• _Uraian Tugas_
Tuliskan lanjutan teks kisah pribadi tentang vaksinasi COVID-19 mulai setelah kalimat terakhirnya.

• _Kutipan Teks_
::::::
Kamis 25 Februari 2021, menjadi momentum yang sulit dilupakan dalam sejarah pandemi. Momentum pribadi tentunya. Entah ini bisa dibilang senang atau bagaimana. Bersyukur bisa dapat suntikan vaksin COVID-19. Tapi saya juga takut.
Hari itu, adalah jadwal vaksinasi untuk wartawan. Lima ribu lebih wartawan yang terdaftar di Jakarta dan sekitarnya, tumpah ruah di Hall Basket Gelora Bung Karno (GBK) Jakarta. Jumlah itu masih sedikit, karena masih ada yang belum keluar namanya dan juga belum kebagian mendaftar. Untuk menghindari kerumunan, maka tidak dalam satu waktu dan satu hari.
Ok, bicara ketakutan. Sejujurnya, saat vaksin mulai masuk Tanah Air dan diputuskan diberi gratis, banyak yang menyatakan 'Saya Siap Divaksin'. Sampai menjadi sebuah slogan di story-story medsos.
Banyak juga yang takut disuntik. Masalah kehalalan hingga soal efek samping, memang sempat menimbulkan situasi horor. Saya sih agak santai menanggapi itu. "Sudah ada jaminan negara, jaminan ahli, selanjutnya serahkan pada-Nya", pegangan saya itu. Karena di tengah situasi yang memang tidak normal.
Hingga kemudian MUI, BPOM bahkan ormas seperti NU dan Muhammadiyah mengeluarkan pernyataan yang intinya mendukung vaksinasi. Selesai sudah keraguan. Entah orang lain.
Tapi ada satu yang membuat saya ragu, takut, deg-degan. Begini ceritanya:
Saat masih di kampung, masih kecil dan rumah masih panggung, saya ingat, usai salat magrib saya disuntik oleh seorang bidan (kalau tidak salah). Saya lupa sakit apa. Hingga saya disuntik di bagian pantat.
Subuh sebelum salat (waktu kecil subuhan rajin ke masjid), saya hendak ke kamar mandi yang letaknya di bawah. Tiba-tiba, saya merasa kesulitan berjalan, kesulitan berdiri. Tapi karena sudah kebelet, saya paksa dengan pelan dan tentu jalannya pun tidak normal, lambat.
::::::
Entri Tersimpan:

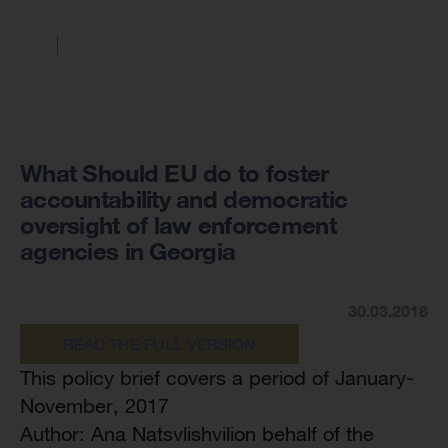
What Should EU do to foster
accountability and democratic
oversight of law enforcement
agencies in Georgia
30.03.2018
READ THE FULL VERSION
This policy brief covers a period of January-
November, 2017
Author: Ana Natsvlishvilion behalf of the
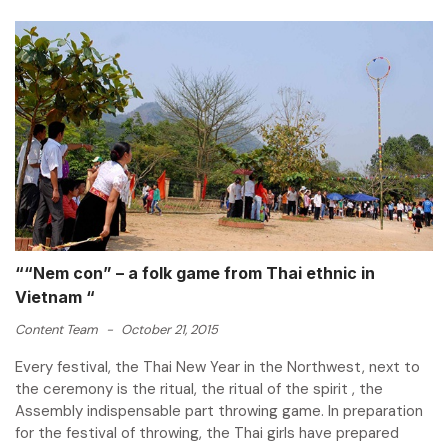
““Nem con” – a folk game from Thai ethnic in
Vietnam “
Content Team
-
October 21, 2015
Every festival, the Thai New Year in the Northwest, next to
the ceremony is the ritual, the ritual of the spirit , the
Assembly indispensable part throwing game. In preparation
for the festival of throwing, the Thai girls have prepared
::::::
• _Jawaban Tugas_
Sekitar 1998-1999, saya divonis demam berdarah. Hingga sempat kondisinya saat itu semakin memburuk. Muntah darah yang cukup banyak saat dirawat. Berkali-kali tangan ini ditusuk jarum untuk mencari nadi, dipasang infus.
Lalu terbaru, pada 2016. Sehari sebelumnya, memang kondisi badan sudah drop. Waktu itu sudah memasuki bulan suci Ramadan. Subuh harinya, saya mengantar ortu ke Bandara Soekarno-Hatta karena harus kembali ke Bima. Lalu balik ke rumah dan bersiap berangkat ke tempat liputan di Istana.
"Muka lu pucat banget sih itu. Pulang aja mas," kata teman setiba di Bioskop Istana (Apa itu bioskop Istana? Baca di sini).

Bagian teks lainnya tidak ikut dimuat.